4

I'm experimenting with using couchdb as a message store and would like to report the message size.

Ideally it would be nice to read a _size attribute. At worst I could check the string length of the entire document's JSON. I may even want to use the size as a view key.

What do you think is the best way to record document size and why do you think that method is best?

Sir Wobin
  • 1,080
  • 1
  • 8
  • 12

3 Answers3

9

You could make a view;

function (doc) {
    emit(doc._id, JSON.stringify(doc).length);
}
Robert Newson
  • 4,631
  • 20
  • 18
5

You can make a HEAD request:

$ curl -X HEAD -I http://USER:PASS@localhost:5984/db/doc_id
HTTP/1.1 200 OK
Server: CouchDB/1.1.1 (Erlang OTP/R14B03)
Etag: "1-c0b6a87a64fa1b1f63ee2aa7828a5390"
Date: Tue, 17 Jan 2012 21:32:43 GMT
Content-Type: text/plain;charset=utf-8
Content-Length: 740047
Cache-Control: must-revalidate

The Content-Length header contains the length in bytes of the document. This is very fast because you don't need to download the full document.

But there's a caveat: Content-Length is the number of bytes of the utf-8 version of the document (see the Content-Type header); String.length is the number of 16-bit utf-16 code units in a string.

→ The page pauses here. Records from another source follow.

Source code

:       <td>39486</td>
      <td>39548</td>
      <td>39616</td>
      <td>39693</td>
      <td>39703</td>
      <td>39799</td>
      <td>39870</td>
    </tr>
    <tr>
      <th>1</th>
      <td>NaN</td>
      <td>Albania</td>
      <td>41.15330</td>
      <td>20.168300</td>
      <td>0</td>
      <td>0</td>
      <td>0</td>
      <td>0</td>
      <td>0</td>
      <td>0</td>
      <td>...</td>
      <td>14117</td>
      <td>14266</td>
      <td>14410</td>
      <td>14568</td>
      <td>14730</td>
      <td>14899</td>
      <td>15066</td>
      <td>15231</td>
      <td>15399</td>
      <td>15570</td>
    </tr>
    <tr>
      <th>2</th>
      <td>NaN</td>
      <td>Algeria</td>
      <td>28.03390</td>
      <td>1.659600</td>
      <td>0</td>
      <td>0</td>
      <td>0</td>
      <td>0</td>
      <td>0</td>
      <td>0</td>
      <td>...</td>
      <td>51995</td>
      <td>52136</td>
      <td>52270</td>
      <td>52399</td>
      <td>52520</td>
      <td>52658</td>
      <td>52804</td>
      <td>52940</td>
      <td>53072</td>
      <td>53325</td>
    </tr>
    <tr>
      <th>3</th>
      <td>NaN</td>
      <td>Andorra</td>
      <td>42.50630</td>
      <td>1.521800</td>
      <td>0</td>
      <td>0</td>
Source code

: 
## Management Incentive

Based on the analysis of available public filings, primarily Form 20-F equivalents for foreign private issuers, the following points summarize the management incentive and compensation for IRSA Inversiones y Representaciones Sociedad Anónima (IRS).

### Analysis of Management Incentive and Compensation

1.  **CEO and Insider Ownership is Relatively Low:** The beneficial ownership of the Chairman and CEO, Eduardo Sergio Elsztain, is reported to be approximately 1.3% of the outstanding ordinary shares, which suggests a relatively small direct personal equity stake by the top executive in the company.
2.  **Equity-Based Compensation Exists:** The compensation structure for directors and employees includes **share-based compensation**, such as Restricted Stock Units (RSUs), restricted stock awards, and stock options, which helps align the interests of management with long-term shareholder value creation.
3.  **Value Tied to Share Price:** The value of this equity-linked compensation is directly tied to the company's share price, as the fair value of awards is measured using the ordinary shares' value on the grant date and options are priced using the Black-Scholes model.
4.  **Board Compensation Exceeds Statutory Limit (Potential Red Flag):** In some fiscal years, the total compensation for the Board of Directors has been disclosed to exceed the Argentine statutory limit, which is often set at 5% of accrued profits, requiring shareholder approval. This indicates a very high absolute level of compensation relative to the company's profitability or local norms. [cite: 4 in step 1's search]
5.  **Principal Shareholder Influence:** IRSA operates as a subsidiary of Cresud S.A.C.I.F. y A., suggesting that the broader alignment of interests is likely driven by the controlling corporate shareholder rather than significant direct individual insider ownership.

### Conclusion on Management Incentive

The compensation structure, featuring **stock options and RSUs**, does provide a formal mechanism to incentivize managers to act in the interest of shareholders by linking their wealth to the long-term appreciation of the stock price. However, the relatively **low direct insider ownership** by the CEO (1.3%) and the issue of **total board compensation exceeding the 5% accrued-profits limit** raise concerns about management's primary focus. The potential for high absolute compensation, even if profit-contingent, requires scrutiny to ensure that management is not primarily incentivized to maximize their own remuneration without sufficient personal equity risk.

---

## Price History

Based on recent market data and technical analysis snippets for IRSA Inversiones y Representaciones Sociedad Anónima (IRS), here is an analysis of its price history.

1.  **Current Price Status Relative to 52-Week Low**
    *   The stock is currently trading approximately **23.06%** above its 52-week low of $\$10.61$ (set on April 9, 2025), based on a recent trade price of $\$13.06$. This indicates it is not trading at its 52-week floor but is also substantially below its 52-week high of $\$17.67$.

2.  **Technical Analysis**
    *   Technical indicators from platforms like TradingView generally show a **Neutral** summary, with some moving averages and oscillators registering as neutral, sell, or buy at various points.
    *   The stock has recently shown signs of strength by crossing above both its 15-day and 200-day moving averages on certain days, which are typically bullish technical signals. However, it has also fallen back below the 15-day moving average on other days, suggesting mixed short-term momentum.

i.e., they are counting different things, bytes versus code units, of different encodings of the document, utf-8 versus utf-16.

Marcello Nuccio
  • 3,901
  • 2
  • 28
  • 28
  • This is also a good answer. Since I want to know to be able to use the size in an index, I prefer the other answer this time. – Sir Wobin Jan 23 '12 at 14:56
  • @Marcello Good answer, but one small thing - are all utf-16 code points really 16-bit? – Armand Feb 21 '17 at 05:34
  • @Armand AFAIK, yes (I am not an expert in Unicode). But some characters are represented by more than one code point. This is explained clearly in the [String.length's documentation](https://developer.mozilla.org/en-US/docs/Web/JavaScript/Reference/Global_Objects/String/length). – Marcello Nuccio Feb 27 '17 at 14:03
  • Hmm weird - I'm still not 100% clear the difference between characters and code points, but [wikipedia says](https://en.wikipedia.org/wiki/UTF-16): _The encoding is variable-length, as code points are encoded with one or two 16-bit code units._ – Armand Feb 28 '17 at 14:53
  • @Armand it is quite simple: the chars are the "units of text", that is what humans use to compose a text; the code points are the "units of encoding", that is what computers use to compose a char. Many chars are represented by a single code point, but UTF-16 allows for more than one code point to be used for a single char. – Marcello Nuccio Mar 01 '17 at 10:32
  • 1
    Thanks, Marcello - that's really clear :-) But from wikipedia, it looks like a UTF-16 code point could be two code units, which would make the code point 32 bits. So perhaps your answer needs clarifying slightly where it says "String.length is the number of **16-bit** utf-16 code points"? – Armand Mar 03 '17 at 06:11
  • @Armand Oh, now I see the error: I didn't notice that I did wrote "code points" instead of "code units". The latter are always of 16-bit, and String.length returns the number of code *units*. Thanks for the hint. – Marcello Nuccio Mar 03 '17 at 14:32
0

Based on the accepted answer, I suggest the following improvement:

function (doc) {
    emit([JSON.stringify(doc).length, doc._id], doc._id);
}

This has the following advantages:

  • doc length as the first key part lets you sort by document size.

  • doc id as second key part ensures that documents with the same size show up as separate entries.

  • doc id in the value part makes it easier to copy the ID when in futon (as the key part gives you a link pointer there).

Michel Müller
  • 5,535
  • 3
  • 31
  • 49